What have you been using to teach you how to get better at CR? I'm not talking about OG or practice problems. I'm talking about lessons that tell you "Here's how you recognize a Weaken the Conclusion question. Here's how you answer Weaken questions. Here are the common traps in Weaken questions." Etc. If you haven't been using anything that actually teaches you this stuff, now's the time to find something and start using it!

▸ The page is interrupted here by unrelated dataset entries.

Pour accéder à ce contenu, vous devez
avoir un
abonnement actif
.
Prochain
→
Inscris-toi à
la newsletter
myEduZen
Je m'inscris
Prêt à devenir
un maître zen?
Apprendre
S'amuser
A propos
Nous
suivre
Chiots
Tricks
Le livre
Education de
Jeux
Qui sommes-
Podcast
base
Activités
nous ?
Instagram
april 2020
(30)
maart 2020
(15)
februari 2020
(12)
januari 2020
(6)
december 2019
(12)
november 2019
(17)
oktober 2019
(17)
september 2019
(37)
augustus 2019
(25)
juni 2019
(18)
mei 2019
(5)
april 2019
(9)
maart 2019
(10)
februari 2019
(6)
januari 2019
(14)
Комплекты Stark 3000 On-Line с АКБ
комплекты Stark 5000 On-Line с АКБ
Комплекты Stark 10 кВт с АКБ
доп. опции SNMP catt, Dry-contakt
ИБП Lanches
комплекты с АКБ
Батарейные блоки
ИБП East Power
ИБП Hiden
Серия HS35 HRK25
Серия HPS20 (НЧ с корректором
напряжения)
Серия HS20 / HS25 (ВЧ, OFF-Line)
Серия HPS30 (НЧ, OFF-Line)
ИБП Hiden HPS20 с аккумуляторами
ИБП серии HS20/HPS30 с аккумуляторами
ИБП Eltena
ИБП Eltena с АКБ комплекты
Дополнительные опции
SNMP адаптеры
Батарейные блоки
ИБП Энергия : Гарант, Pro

Re: MGMAT tests (or GMATPrep, actually), You can still take both with repeats as long as you follow a few guidelines to minimize the chance of artificially inflating your score via question repeats. First, anytime you see a problem that you remember (and this means: I know the answer or I'm pretty sure I remember the answer, not just "hmm, this looks vaguely familiar..."), immediately look at the timer and make yourself sit there for the full length of time for that question type. This way, you don't artificially give yourself more time than you should have. Second, think about whether you got this problem right the last time. If you did, get it right again this time. If you didn't, get it wrong again. If you *completely honestly* think that you would get it right this time around if it were a new question (even though you got it wrong last time) because you've studied that area and improved, then get it right this time.